Ensuring the safety of large language models (LLMs) is vital given their widespread use across various sectors. Despite efforts made to secure these systems, through approaches like reinforcement learning from human feedback (RLHF) and the development of inference-time controls, vulnerabilities persist. Adversarial attacks have, in certain instances, been able to circumvent such defenses, raising the question of how to bolster the security of the LLMs effectively.
A number of strategies have been trialed. Multiple explorations have been conducted into harmful text classification, adversarial attacks, LLM defenses, and self-evaluation methods. The goal is to create a more secure environment for language model users and developers. Yet, challenges remain as many current solutions depend heavily on resource-intensive algorithms, require continual adjustments to the models, or may need to use proprietary tools, such as OpenAI’s content moderation service.
A team of researchers from the National University of Singapore has proposed an innovative defense mechanism against adversarial attacks, which utilizes a novel approach of self-evaluation. By using pre-trained models to scrutinize the inputs and outputs of a generator model, the need for fine-tuning is eliminated, reducing costs and resource demands.
The self-evaluation method has proven effective in simplifying the assessment of safety for LLMs’ outputs, and considerably reducing the chances of successful attacks on open and closed-source LLMs.
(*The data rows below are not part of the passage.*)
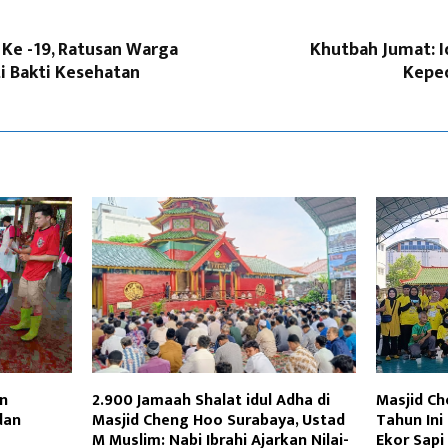
 Ke -19, Ratusan Warga
Khutbah Jumat: 
i Bakti Kesehatan
Kepe
an
2.900 Jamaah Shalat idul Adha di
Masjid Ch
dan
Masjid Cheng Hoo Surabaya, Ustad
Tahun Ini
M Muslim: Nabi Ibrahi Ajarkan Nilai-
Ekor Sapi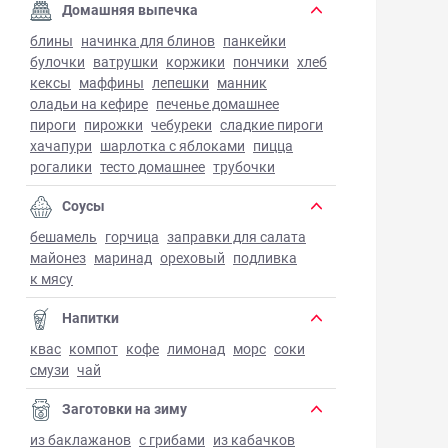
Домашняя выпечка
блины
начинка для блинов
панкейки
булочки
ватрушки
коржики
пончики
хлеб
кексы
маффины
лепешки
манник
оладьи на кефире
печенье домашнее
пироги
пирожки
чебуреки
сладкие пироги
хачапури
шарлотка с яблоками
пицца
рогалики
тесто домашнее
трубочки
Соусы
бешамель
горчица
заправки для салата
майонез
маринад
ореховый
подливка
к мясу
Напитки
квас
компот
кофе
лимонад
морс
соки
смузи
чай
Заготовки на зиму
из баклажанов
с грибами
из кабачков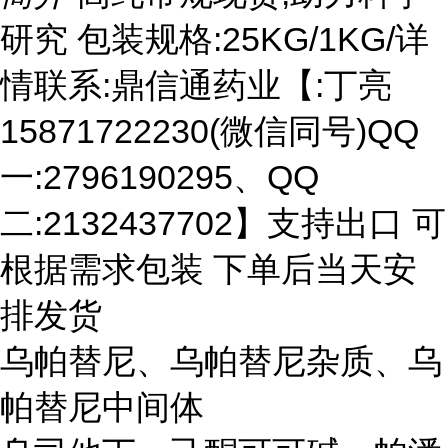
研究 包装规格:25KG/1KG/详
情联系:鼎信通药业【:丁亮
15871722230(微信同号)QQ
一:2796190295、QQ
二:2132437702】支持出口 可
根据需求包装 下单后当天安
排发货
乌帕替尼、乌帕替尼杂质、乌
帕替尼中间体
This puts it ahead of competition like Llama-Guard2 and general content moderation APIs. An important aspect of the research was to ensure that attempts to undermine this method of defense would be ineffective, which serves to assert the superiority of the approach over existing techniques.
The self-evaluation strategy comes with several trade-offs between security, computation cost, and vulnerability to attacks. For instance, evaluating only user inputs (Input-Only defense) is faster and more cost-effective but might miss detecting potentially harmful content based on context. Evaluating only responses from the generator model (Output-Only defense) can minimize user attacks but could mean additional costs. Finally, the Input-Output defense, which evaluates both inputs and outputs, provides the most context-sensitive safety evaluation but is also the most computationally demanding.
The researchers tested the effectiveness of their self-evaluation strategy under different conditions. Without defense mechanisms, the models were highly susceptible to adversarial attacks, with success rates of such attacks ranging from 45.0% to 95.0%. However, with the implementation of self-evaluation defense, the success rates of adversarial attacks dropped dramatically to nearly 0%, outperforming other APIs and even Llama-Guard2.
Despite potential threats, self-evaluation stands as the strongest current defense against unsafe inputs and maintains robust model performance without becoming more vulnerable. This research has paved the way for more effective solutions to enhance the safety and reliability of LLMs, with this strategy’s ease of implementation, strong defensive abilities and compatibility across models underscoring its significance in the field. Ultimately, it is hoped that research in this vein will continue to strengthen the robustness, security, and alignment of language models, and support their practical applications.